INFORMATION —
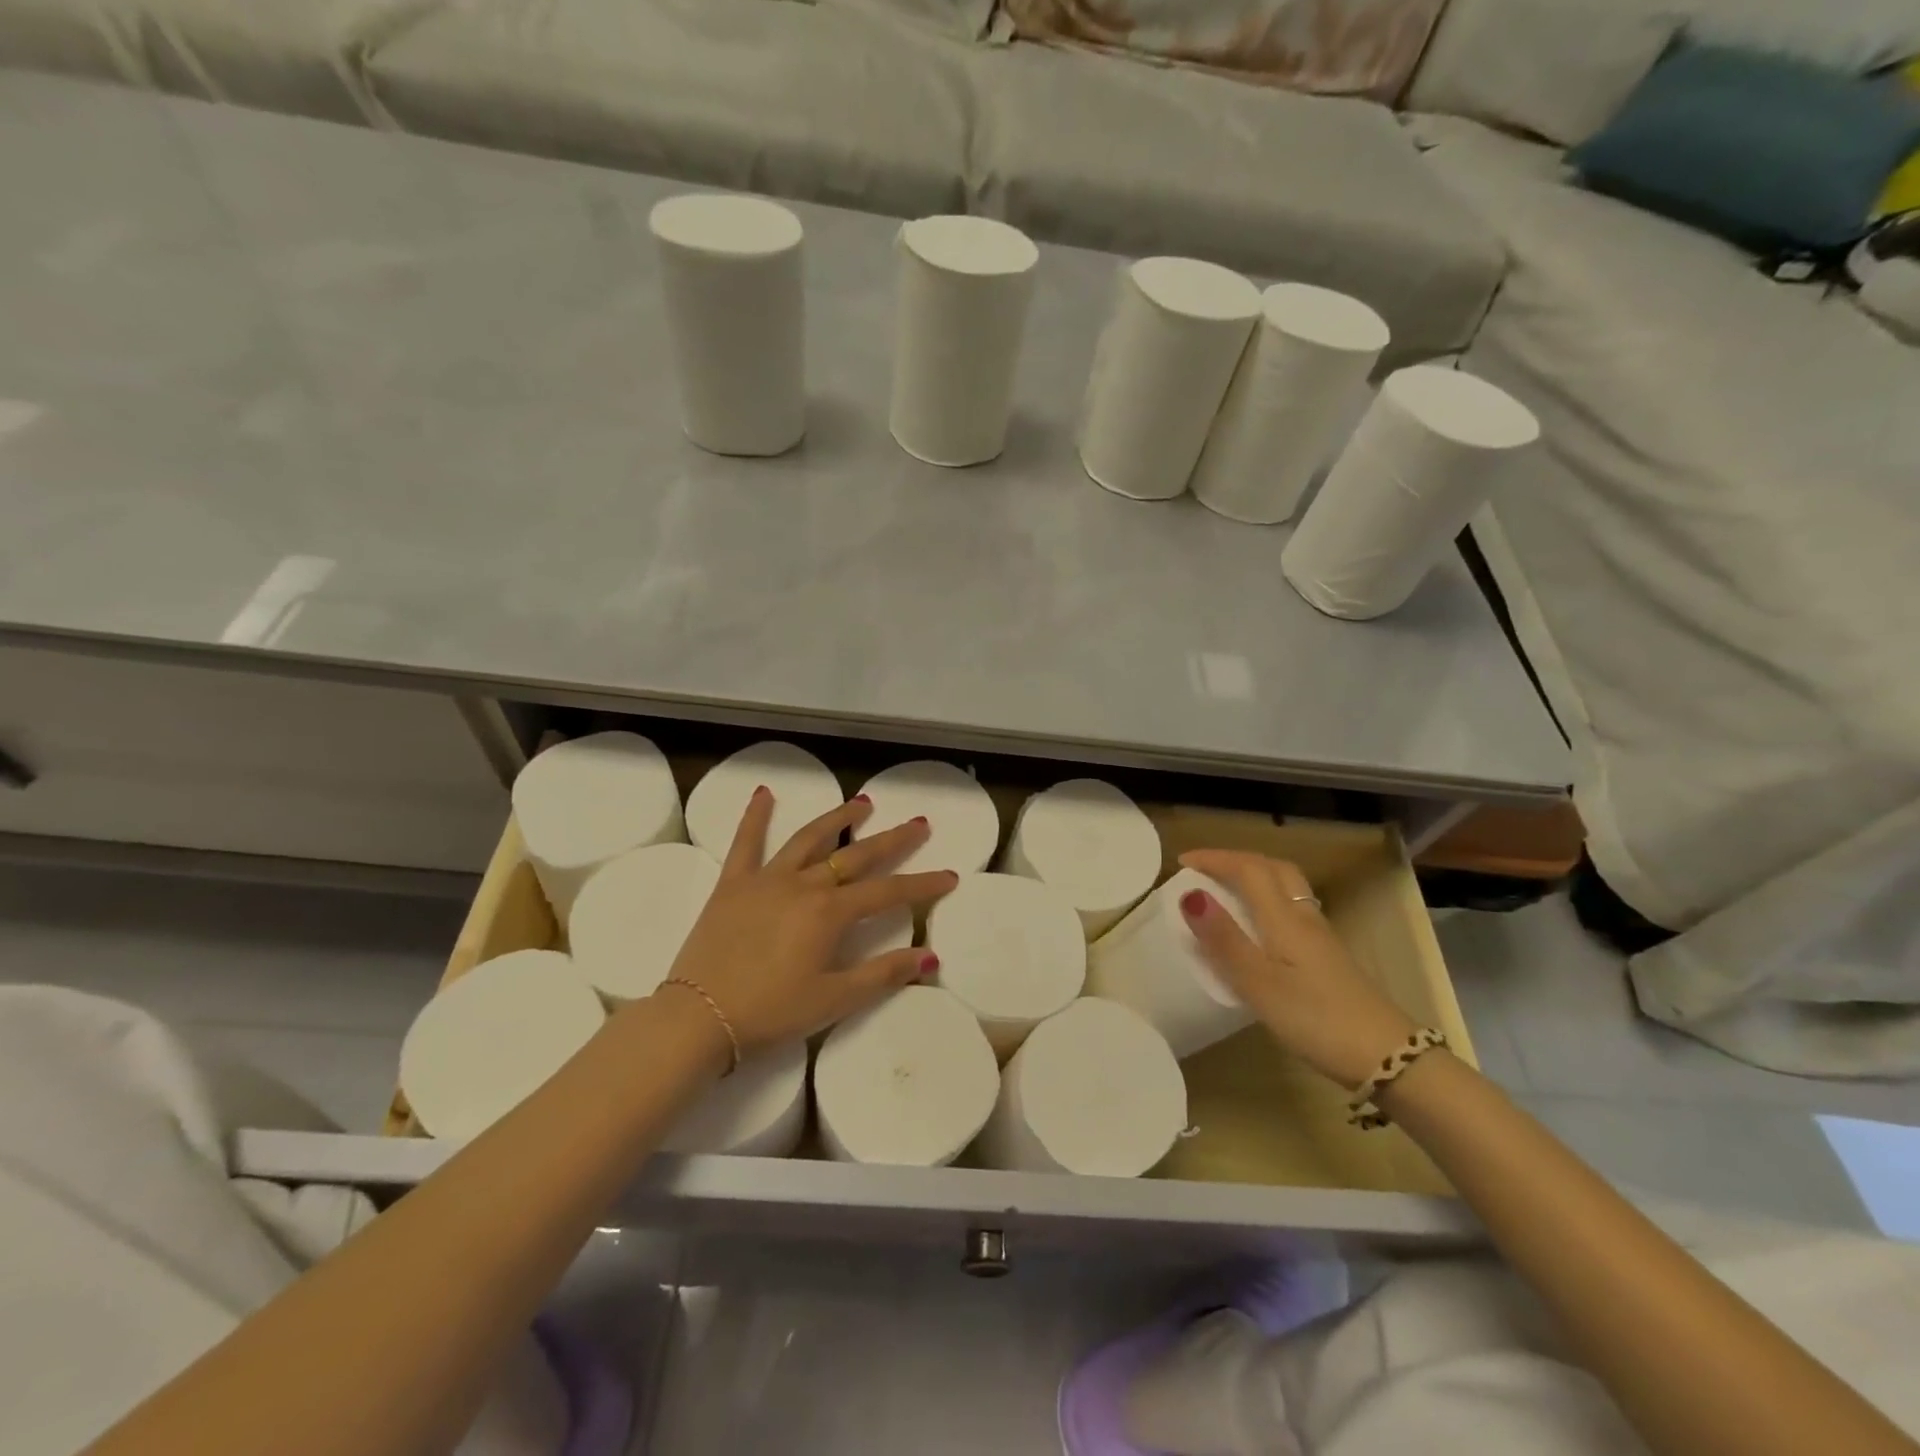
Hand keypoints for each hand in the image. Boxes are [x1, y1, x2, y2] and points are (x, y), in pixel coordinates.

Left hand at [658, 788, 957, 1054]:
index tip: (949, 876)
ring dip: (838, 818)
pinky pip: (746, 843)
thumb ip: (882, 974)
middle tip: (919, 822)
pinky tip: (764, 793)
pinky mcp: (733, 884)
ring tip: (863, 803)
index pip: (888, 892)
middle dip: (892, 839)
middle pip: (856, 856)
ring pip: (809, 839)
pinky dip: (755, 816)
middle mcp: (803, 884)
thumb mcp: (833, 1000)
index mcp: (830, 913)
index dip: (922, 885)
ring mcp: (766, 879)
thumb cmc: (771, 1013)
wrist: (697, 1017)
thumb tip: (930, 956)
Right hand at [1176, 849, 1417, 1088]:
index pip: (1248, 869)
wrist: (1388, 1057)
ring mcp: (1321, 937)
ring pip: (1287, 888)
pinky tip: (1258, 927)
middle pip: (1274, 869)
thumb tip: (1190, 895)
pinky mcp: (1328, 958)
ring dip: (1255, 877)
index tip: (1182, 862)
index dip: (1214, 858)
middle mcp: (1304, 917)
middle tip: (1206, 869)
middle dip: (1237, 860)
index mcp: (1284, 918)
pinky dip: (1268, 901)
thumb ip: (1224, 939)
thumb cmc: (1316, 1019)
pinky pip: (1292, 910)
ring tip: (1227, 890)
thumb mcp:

TASK REQUIREMENTS — Reproduce each entry above word for word. Pictures are not part of the copy.

TASK OUTPUT —
Hand keypoints for each hand in the image. Boxes are [x1, y1, x2, y2] and points are (x, y), in pixel coordinates.

Left hand at [658, 788, 957, 1054]:
index tip: (949, 876)
ring dip: (838, 818)
pinky pip: (746, 843)
thumb ip: (882, 974)
middle tip: (919, 822)
pinky tip: (764, 793)
pinky mcp: (733, 884)
ring tip: (863, 803)
index pip: (888, 892)
middle dip: (892, 839)
middle pip: (856, 856)
ring pip: (809, 839)
pinky dip: (755, 816)
middle mcp: (803, 884)
thumb mcp: (833, 1000)
index mcp: (830, 913)
index dip: (922, 885)
ring mcp: (766, 879)
thumb cmc: (771, 1013)
wrist: (697, 1017)
thumb tip: (930, 956)
Right hand at [1176, 849, 1417, 1088]:
index pip: (1248, 869)
wrist: (1388, 1057)
ring mcp: (1321, 937)
ring pip: (1287, 888)
pinky tip: (1258, 927)
middle pip: (1274, 869)
thumb tip: (1190, 895)
pinky mcp: (1328, 958)
ring dip: (1255, 877)
index tip: (1182, 862)
index dip: (1214, 858)
middle mcp: (1304, 917)
middle tip: (1206, 869)
middle dip: (1237, 860)
index mcp: (1284, 918)
pinky dip: (1268, 901)
thumb ip: (1224, 939)
thumb cmc: (1316, 1019)
pinky pip: (1292, 910)
ring tip: (1227, 890)
thumb mcp:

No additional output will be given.